Ph.D. Research

Prof. Subodh Kumar    Prof. Sorav Bansal


Unicorn: A Bulk Synchronous Programming Model, Framework and Runtime for Hybrid CPU-GPU Clusters



The difficulty of programming hybrid CPU-GPU clusters often limits software's exploitation of full computational power. This work addresses this difficulty and presents Unicorn - a novel parallel programming model for hybrid CPU-GPU clusters and the design and implementation of its runtime. In particular, this work proves that efficient distributed shared memory style programing is possible. We also prove that the simplicity of shared memory style programming can be retained across CPUs and GPUs in a cluster, minus the frustration of dealing with race conditions. And this can be done with a unified abstraction, avoiding much of the complication of dealing with hybrid architectures. This is achieved with the help of transactional semantics, deferred bulk data synchronization, workload pipelining and various communication and computation scheduling optimizations.

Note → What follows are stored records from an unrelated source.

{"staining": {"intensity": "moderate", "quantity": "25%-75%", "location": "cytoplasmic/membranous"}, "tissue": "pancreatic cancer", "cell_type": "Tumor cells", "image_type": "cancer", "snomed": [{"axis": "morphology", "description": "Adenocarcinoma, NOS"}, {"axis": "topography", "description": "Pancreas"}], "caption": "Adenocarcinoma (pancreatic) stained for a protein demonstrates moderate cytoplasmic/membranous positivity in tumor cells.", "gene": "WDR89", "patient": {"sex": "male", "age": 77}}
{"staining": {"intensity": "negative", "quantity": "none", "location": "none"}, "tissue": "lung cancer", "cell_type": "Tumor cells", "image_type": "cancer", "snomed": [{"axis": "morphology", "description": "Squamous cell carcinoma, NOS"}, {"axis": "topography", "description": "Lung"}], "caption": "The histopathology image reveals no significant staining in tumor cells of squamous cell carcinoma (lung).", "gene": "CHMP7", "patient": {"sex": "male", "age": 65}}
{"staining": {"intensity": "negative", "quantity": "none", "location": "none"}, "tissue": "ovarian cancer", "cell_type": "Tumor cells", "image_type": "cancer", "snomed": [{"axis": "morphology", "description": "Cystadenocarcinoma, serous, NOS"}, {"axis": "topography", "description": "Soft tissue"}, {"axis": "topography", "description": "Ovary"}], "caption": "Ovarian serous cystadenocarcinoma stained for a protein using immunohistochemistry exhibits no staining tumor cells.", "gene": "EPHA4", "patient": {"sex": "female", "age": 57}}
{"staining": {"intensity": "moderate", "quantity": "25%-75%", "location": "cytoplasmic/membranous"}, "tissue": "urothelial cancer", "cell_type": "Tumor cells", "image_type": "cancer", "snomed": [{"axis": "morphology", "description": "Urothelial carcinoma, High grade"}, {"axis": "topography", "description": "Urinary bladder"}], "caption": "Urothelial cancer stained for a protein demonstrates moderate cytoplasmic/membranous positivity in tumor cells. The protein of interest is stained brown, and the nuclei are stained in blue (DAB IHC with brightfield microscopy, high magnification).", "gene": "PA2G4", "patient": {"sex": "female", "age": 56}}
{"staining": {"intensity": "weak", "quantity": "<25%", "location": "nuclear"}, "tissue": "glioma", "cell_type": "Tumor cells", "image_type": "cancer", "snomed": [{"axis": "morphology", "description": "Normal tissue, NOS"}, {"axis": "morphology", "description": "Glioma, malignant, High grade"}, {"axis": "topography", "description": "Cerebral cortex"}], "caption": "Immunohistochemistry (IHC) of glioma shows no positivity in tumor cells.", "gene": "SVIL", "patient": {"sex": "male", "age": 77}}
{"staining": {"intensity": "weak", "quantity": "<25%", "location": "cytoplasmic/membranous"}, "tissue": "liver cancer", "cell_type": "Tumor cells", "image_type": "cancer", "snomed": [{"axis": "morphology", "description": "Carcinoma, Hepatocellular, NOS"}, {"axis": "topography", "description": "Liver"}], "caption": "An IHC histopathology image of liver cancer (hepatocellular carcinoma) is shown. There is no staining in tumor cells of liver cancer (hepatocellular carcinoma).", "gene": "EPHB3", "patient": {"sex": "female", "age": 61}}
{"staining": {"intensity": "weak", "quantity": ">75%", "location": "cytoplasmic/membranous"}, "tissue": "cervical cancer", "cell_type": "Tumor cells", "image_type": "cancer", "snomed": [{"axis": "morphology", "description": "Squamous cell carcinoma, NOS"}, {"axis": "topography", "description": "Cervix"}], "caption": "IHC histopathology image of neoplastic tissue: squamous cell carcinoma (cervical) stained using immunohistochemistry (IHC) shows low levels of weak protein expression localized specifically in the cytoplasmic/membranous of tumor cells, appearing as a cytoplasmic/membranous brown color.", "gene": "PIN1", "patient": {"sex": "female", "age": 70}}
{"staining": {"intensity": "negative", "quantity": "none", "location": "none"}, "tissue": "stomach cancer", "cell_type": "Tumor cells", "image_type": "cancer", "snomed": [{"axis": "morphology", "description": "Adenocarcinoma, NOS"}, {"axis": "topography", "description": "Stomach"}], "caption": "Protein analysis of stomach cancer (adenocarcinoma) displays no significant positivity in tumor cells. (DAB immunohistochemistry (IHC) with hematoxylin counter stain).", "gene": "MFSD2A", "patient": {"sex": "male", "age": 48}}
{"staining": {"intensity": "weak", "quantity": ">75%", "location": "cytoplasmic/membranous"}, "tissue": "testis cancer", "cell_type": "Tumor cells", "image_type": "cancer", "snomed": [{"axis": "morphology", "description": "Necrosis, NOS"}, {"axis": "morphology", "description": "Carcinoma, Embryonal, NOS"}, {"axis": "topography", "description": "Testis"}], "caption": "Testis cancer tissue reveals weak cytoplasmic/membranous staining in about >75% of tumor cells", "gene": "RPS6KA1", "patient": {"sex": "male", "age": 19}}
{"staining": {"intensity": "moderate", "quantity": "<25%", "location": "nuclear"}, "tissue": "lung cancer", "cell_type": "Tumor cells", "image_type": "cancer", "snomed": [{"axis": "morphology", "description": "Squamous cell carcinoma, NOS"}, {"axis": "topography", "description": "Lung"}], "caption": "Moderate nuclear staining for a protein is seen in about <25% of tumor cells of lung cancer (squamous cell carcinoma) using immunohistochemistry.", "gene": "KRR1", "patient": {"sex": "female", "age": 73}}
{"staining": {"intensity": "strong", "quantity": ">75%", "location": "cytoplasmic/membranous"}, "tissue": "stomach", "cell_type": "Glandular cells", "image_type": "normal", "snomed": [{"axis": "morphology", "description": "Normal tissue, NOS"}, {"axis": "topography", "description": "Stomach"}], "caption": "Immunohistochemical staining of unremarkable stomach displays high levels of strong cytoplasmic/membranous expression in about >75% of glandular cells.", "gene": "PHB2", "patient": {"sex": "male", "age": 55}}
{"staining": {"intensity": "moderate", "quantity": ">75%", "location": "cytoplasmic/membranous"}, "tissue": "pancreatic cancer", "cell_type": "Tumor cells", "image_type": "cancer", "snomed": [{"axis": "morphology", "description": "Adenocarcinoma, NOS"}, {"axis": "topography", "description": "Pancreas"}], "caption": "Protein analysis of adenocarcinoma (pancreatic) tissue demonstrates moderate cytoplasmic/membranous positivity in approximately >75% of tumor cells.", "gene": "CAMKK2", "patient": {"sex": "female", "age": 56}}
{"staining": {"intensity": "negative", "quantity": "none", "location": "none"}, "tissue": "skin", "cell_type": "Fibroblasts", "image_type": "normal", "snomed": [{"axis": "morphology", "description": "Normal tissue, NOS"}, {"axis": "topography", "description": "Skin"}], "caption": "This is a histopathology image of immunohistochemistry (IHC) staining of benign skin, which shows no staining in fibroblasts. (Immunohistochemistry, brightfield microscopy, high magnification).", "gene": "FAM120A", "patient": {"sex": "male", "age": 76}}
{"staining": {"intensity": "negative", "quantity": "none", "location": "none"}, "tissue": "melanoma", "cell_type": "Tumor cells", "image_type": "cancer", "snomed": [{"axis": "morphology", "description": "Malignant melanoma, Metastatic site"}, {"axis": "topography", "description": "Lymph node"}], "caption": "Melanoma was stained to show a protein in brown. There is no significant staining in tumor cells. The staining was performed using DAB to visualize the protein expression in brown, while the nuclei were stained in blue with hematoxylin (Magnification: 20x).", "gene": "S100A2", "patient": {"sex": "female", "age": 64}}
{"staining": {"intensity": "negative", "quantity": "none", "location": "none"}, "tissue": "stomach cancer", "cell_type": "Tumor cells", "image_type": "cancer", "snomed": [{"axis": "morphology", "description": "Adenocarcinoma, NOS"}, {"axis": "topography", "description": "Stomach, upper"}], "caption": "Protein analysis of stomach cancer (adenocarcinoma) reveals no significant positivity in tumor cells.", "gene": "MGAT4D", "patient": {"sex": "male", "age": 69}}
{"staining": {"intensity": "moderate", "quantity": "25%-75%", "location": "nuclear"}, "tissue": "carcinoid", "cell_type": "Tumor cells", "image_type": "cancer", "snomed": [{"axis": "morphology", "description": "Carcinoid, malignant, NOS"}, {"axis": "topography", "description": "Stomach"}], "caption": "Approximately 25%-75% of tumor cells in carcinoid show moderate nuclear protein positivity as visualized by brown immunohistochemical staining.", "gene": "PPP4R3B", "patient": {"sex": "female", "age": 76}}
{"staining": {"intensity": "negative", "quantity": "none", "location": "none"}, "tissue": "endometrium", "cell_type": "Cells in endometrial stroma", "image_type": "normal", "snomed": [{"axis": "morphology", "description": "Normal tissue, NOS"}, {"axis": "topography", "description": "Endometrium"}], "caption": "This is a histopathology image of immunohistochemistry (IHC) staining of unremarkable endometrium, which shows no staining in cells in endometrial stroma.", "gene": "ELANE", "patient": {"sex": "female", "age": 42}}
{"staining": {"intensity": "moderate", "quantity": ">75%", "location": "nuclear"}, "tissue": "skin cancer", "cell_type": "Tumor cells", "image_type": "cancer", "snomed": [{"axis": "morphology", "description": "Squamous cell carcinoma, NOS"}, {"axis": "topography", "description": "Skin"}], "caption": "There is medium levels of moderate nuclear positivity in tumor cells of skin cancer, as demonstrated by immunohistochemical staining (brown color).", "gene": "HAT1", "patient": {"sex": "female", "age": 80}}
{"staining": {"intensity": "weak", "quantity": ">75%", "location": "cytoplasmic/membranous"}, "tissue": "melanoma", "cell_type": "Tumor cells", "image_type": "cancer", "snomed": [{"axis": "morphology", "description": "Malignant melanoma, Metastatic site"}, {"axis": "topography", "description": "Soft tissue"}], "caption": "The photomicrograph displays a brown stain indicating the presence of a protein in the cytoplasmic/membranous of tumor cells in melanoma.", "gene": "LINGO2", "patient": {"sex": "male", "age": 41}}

We find that parallelization of applications like matrix multiplication or 2D FFT using our system requires only about 30 lines of C code to setup the runtime. The rest of the application is regular single CPU/GPU implementation. This indicates the ease of extending sequential code to parallel environment. The execution is efficient as well. When multiplying two square matrices of size 65536*65536, Unicorn achieves a peak performance of 7.88 TFlop/s when run over a 14 node cluster with each node equipped with two Tesla M2070 GPUs and two 6-core Intel Xeon X5650 2.67 GHz CPUs and connected over a 32Gbps Infiniband network.